TRAITEMENT DU SIGNAL, vol.41, no.2, pp.1-10, 2024 (SCI-Expanded)
For detecting and classifying brain tumors,
clinicians use Magnetic Resonance Imaging (MRI) data. Automated AI-powered
tools accelerate the diagnostic process for clinicians. However, large amounts
of data are needed for these models to achieve high accuracy. Variational
Autoencoders (VAE) and Generative Adversarial Networks (GAN) architecture are
combined for dataset expansion. The accuracy was improved with the artificial
image set created in all tested models. However, since the accuracy rate
remained at 92,960% using Long Short Term Memory Algorithm, it was observed
that a hybrid method was also needed, and hybrid Elmann Bidirectional Long
Short Memory Algorithm (Elmann-BiLSTM) was developed. In this proposed approach
based on deep learning, a Guided Bilateral Filter is used to separate skull
from images after VAE-GAN structure.
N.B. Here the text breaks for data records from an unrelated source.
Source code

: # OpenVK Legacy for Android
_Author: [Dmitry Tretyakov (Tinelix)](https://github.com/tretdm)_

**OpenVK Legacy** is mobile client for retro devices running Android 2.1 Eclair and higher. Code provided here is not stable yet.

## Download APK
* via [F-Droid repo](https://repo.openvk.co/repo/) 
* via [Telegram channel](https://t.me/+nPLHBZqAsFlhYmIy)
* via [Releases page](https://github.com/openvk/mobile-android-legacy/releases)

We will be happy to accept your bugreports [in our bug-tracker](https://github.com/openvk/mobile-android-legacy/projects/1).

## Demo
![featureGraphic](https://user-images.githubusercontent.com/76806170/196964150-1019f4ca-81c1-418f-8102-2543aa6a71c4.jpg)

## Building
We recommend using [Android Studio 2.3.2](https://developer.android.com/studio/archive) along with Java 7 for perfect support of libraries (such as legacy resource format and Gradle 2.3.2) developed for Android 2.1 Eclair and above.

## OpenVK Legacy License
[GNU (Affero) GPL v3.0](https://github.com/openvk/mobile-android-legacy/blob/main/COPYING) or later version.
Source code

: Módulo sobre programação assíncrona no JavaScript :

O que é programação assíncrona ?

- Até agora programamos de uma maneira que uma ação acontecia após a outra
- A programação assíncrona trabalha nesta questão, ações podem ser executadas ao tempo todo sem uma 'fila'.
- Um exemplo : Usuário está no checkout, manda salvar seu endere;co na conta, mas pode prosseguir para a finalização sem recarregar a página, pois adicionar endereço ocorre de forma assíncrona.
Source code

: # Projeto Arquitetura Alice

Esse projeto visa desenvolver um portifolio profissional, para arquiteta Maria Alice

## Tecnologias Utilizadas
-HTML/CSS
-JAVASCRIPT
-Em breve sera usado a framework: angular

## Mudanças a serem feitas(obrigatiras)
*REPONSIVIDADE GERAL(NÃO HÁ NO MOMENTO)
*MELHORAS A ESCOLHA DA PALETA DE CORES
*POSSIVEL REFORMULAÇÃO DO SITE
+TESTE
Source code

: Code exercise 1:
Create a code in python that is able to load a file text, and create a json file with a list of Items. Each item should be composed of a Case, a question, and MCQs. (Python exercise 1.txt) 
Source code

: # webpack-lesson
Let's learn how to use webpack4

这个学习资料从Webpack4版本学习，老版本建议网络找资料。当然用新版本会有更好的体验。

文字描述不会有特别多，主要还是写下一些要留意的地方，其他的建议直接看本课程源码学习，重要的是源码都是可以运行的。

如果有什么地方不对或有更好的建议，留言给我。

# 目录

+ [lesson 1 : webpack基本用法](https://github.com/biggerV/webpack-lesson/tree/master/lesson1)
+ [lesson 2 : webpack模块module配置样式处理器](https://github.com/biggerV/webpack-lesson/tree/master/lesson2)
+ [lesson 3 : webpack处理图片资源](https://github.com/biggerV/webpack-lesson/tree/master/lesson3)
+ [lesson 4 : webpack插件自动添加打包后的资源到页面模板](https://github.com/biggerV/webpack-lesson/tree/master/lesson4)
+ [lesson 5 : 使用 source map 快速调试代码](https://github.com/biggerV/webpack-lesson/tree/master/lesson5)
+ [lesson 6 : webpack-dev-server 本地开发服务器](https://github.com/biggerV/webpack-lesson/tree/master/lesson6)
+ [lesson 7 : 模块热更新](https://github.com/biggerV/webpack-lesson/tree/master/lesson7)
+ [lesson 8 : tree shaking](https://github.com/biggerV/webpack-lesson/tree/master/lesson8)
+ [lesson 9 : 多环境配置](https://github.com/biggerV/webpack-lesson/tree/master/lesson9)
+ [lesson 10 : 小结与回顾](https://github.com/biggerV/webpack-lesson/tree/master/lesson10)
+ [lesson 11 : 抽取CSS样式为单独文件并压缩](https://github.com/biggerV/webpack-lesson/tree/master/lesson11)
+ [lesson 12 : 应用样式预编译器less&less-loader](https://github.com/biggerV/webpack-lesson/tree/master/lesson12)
The thresholding scheme extracts tumour
regions from the original image in parts. Edge features and major texture data
are collected from these tumor images produced using the Improved Gabor Wavelet
Transform. Random Forest-based feature selection algorithm will select optimal
features that increase accuracy from extracted features. These features feed
the Elmann-BiLSTM algorithm used as a two-step classifier. The accuracy rate
was 98.897% in the one-step classification approach and 100% and 99.313% in the
two-step classifier approach, respectively.